具体的な数字は調べる暇がなかったけど、個人が直接株式投資を行っている割合はすごく少なくて、大半は個人の金も年金基金や投資信託を経由して入っている。(お金持ちは私募投信のようなprivate equityにも投資するんだろうけど)

俗に言うファンド、ですね。
年金基金や生命保険のように長期安定的な成長を目指すものや
投資信託のようにある一定のテーマに絞って投資するもの
村上ファンドのようにM&Aで経営にまでコミットしようというものもある。
(ベンチャーキャピタルのような未公開株に投資するものはここでは除外します)


上の2者は、株価が上昇すれば満足だし、経営陣に対して不満があるなら株を売却するだけ。
となるとあんまり経営自体に首をつこんだりはしない(資金規模も大きいし、投資先の時価総額も大きいので現実的でもないし)。
アナリストがちょっとうるさく質問して業績見込みを分析しようとするくらい。

そしてデイトレーダーを含む個人株主も、株価の上下に主な関心がある。


そうすると、経営に物を言うのは村上ファンドのような、企業価値が割安な銘柄に投資して、経営ごと変えてハイリターンを目指す人たちぐらいということになる。

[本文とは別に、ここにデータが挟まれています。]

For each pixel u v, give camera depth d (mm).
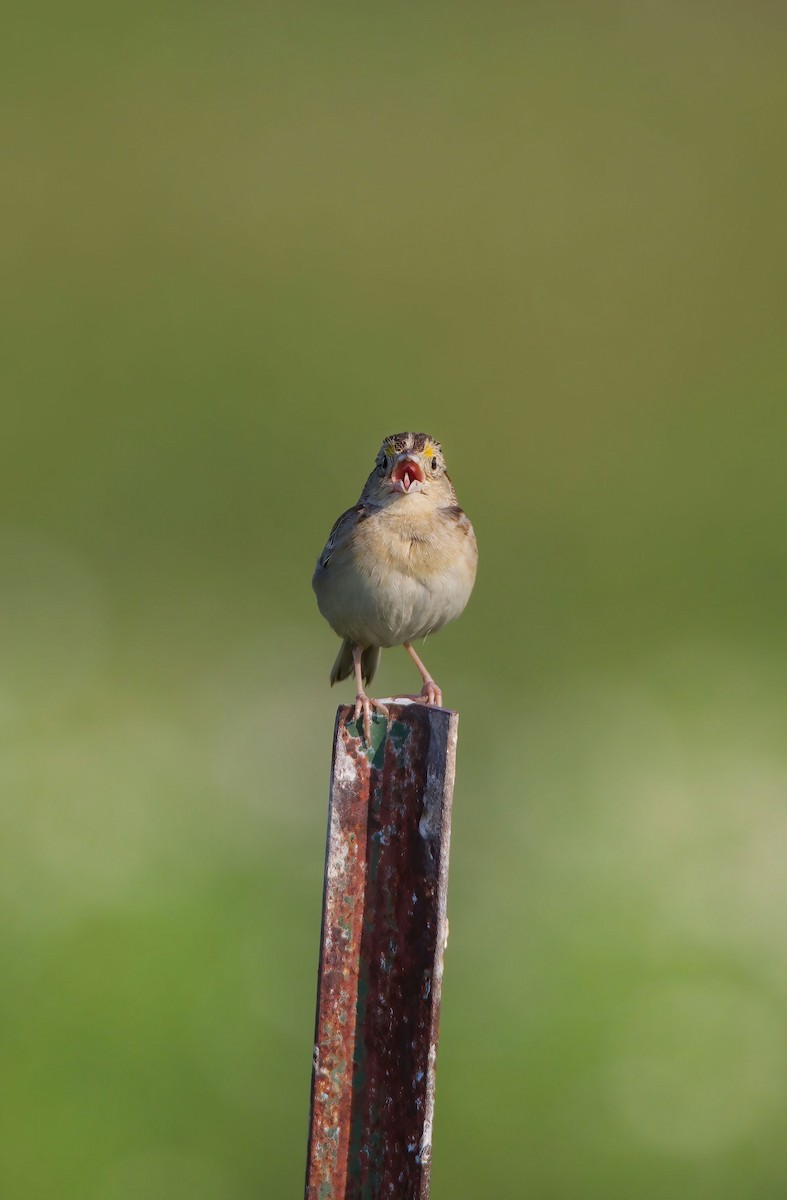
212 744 11938
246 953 9312
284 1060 8750
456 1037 9102
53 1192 7855
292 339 25531
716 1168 8422
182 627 15359
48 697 12570
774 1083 8750
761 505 21156
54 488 20172
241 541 18938
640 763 11719
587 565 19094
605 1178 8430
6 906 9250
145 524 19109
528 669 15688
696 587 18656
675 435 23531
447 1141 8609
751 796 11055
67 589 16219
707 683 14188
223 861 10102
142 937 9148
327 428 23141
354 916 4199
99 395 23281
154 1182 8000
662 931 9695
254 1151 8242
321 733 12570
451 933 9883
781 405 24328
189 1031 8789
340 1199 4176
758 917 9797
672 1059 8883
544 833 10812
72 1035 8570
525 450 22875
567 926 9805
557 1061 8945
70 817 10164
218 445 22094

だから、ニッポン放送や西武鉄道のような経営がまかりとおりがちになるのだろう。
※そういう意味では村上ファンドのような物言う株主は希少価値があるわけですね。



じゃあ、僕のような「小金投資家」はどうすればいいんだろうか?


株を持ってる会社がいい加減なことをやったら、代表訴訟でも提起するのか?
でも代表訴訟は売り抜け損ねた個人株主が腹いせにする手段という色合いがありような気がする(勝訴しても損害賠償は会社に対してなされるので、個人には払われないのだから)

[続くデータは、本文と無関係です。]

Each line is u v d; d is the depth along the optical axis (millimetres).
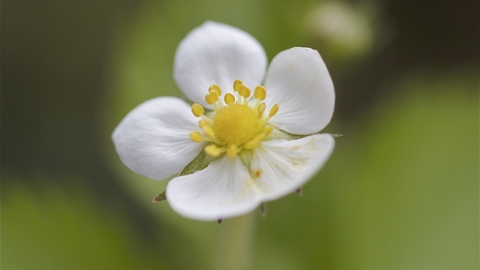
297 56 83
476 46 115
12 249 100
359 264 103
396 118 106
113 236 103
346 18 102
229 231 91
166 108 85
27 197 102
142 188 103
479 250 101
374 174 105
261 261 104
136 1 121
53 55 119
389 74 116
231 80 88
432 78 110
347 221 105
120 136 83
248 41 88
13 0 119
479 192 102
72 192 104
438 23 115
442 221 103
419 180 104
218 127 83
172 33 106
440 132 105
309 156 79
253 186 80
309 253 105
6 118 117
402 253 103
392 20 117
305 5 107
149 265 104
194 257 106
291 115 83
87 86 119
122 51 105
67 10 120
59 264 101
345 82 117
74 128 118
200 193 80
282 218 106
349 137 113
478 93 106
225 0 107
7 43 118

そんないい加減なことが表ざたになる前に売り抜けたい、というのが本音だろう。


となると、結局は「情報開示が公平にされて、不当な行為(経営陣にしろ株主にしろ)は適切に処罰される」という当たり前のことにことに尽きるんじゃなかろうか。


今回のフジテレビvsライブドア騒動の議論で、当事者の属性でその是非を云々することが多かったけど、それはやっぱり間違っていると思う。

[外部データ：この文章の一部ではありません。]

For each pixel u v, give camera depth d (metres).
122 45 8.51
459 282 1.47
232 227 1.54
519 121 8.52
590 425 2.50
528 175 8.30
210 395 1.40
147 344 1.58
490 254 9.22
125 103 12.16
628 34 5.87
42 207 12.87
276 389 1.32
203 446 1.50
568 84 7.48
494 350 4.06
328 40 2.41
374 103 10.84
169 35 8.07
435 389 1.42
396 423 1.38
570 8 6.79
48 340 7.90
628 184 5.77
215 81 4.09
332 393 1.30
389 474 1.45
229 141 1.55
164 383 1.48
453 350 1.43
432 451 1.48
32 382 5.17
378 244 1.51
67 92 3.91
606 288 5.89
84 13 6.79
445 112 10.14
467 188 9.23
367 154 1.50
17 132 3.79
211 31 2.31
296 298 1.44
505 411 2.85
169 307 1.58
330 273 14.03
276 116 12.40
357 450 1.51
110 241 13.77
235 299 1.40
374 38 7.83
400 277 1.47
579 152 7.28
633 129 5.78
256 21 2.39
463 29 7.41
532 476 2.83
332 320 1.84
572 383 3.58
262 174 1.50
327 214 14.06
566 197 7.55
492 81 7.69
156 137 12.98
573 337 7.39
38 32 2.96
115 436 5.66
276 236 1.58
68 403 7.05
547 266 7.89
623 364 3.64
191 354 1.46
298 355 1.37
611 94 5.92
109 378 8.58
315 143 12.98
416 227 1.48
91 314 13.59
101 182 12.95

自分が直接買っている株以外に年金とか生命保険とか銀行預金の運用先がどこを経由してどんなところに投資されているかは実のところわからない(年金資金運用基金が西武鉄道株の売却で80億円の損失なんてこともあった)。
だから、不用意な発言は自分の首を絞めることにもなる。


結局、フェアな競争が担保されているかどうか、を基準に判断するしかないと思う。
「小金投資家」としては資金運用を委ねる選手を選ぶことが多いわけで、その選手同士がフェアな競争をしてパフォーマンスを競うのが健全な姿だと思う。


GDP、外貨準備高、個人金融資産で世界のトップレベルにある国が、「外資が怖いから」というような理由で法改正をするというのはいかがなものだろうか?


PS 投資信託や年金基金のようなファンドの運営の健全さ、ガバナンスも実は問題なんですけどね。そのことはまた後日。